A stretch of the entries below is to be set down exactly, running from the line with "glioma (malignant) stained" through the line with "(IHC) of benign", both included, and no other line.

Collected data

##########

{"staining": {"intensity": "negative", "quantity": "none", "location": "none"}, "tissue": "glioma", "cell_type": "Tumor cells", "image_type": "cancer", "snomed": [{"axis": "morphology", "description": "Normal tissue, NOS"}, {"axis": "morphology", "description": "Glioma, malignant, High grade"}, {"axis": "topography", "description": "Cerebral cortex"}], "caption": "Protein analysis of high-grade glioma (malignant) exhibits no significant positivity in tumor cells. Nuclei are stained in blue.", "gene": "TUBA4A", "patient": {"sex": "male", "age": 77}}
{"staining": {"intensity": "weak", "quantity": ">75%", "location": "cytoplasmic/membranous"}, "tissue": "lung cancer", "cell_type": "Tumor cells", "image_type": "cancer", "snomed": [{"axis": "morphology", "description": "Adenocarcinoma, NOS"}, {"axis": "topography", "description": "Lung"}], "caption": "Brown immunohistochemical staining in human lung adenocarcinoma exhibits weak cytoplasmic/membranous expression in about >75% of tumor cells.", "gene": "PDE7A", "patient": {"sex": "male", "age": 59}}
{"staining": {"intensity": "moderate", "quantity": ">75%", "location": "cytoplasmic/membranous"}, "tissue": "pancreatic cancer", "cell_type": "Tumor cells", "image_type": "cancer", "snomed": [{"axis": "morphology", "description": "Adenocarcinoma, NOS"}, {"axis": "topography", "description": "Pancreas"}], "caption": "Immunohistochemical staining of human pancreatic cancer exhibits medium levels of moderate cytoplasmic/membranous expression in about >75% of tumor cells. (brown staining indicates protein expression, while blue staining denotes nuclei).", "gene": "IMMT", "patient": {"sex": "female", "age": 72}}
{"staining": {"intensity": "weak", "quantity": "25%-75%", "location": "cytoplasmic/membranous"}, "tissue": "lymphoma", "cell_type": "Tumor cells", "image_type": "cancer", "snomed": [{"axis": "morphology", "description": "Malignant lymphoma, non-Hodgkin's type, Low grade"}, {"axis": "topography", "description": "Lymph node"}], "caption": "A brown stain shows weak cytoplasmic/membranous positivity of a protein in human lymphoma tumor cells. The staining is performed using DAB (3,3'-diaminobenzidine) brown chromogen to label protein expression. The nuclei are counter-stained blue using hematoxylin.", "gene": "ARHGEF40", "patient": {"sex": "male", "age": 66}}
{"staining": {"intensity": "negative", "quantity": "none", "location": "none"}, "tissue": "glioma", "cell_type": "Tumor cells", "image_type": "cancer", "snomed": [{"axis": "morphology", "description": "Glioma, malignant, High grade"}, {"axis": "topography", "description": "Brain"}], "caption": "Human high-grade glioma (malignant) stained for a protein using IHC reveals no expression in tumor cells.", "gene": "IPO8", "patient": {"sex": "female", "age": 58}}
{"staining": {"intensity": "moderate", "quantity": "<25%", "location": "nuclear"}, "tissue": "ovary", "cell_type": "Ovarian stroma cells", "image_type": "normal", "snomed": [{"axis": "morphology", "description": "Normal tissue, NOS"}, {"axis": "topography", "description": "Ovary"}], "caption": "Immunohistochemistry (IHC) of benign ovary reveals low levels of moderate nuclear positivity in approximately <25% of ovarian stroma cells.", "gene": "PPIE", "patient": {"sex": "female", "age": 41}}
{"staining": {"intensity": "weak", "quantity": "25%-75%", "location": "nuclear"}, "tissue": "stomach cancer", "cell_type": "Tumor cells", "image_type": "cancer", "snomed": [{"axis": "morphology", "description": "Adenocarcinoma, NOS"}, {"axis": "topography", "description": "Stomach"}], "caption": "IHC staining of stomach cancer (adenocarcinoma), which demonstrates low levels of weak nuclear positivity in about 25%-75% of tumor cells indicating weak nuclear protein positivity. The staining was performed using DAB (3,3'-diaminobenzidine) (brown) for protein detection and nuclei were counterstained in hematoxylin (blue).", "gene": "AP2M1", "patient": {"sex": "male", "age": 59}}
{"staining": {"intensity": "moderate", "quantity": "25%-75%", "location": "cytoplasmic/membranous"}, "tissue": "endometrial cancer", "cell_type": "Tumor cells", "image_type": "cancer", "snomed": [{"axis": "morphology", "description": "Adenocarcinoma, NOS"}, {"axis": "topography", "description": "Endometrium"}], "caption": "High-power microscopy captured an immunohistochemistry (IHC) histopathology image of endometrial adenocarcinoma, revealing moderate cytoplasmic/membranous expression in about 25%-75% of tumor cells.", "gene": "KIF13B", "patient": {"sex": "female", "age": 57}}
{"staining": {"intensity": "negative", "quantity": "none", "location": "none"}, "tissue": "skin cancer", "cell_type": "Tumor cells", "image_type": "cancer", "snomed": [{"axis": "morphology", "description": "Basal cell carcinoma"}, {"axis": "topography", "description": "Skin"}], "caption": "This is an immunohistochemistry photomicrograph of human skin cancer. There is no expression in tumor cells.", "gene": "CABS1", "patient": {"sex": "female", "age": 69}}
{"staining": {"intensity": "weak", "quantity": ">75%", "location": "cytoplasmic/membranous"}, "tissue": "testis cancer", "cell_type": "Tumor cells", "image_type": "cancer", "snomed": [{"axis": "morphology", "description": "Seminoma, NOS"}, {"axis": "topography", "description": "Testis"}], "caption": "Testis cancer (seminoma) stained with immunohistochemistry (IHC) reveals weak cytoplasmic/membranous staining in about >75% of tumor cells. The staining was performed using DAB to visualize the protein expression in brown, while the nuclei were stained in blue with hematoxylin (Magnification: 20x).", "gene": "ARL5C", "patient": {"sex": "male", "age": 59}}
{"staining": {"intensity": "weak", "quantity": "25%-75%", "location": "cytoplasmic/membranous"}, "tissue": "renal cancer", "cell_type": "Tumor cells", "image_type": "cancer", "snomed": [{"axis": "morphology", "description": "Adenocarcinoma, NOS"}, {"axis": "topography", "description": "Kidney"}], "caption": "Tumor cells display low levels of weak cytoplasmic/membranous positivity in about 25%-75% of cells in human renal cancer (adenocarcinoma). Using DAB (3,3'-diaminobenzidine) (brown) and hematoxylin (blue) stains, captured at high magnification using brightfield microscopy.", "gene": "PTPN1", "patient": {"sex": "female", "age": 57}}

##########

→ **RESPONSE**
{"staining": {"intensity": "negative", "quantity": "none", "location": "none"}, "tissue": "glioma", "cell_type": "Tumor cells", "image_type": "cancer", "snomed": [{"axis": "morphology", "description": "Glioma, malignant, High grade"}, {"axis": "topography", "description": "Brain"}], "caption": "Human high-grade glioma (malignant) stained for a protein using IHC reveals no expression in tumor cells.", "gene": "IPO8", "patient": {"sex": "female", "age": 58}}
{"staining": {"intensity": "moderate", "quantity": "<25%", "location": "nuclear"}, "tissue": "ovary", "cell_type": "Ovarian stroma cells", "image_type": "normal", "snomed": [{"axis": "morphology", "description": "Normal tissue, NOS"}, {"axis": "topography", "description": "Ovary"}], "caption": "Immunohistochemistry (IHC) of benign ovary reveals low levels of moderate nuclear positivity in approximately <25% of ovarian stroma cells.", "gene": "PPIE", "patient": {"sex": "female", "age": 41}}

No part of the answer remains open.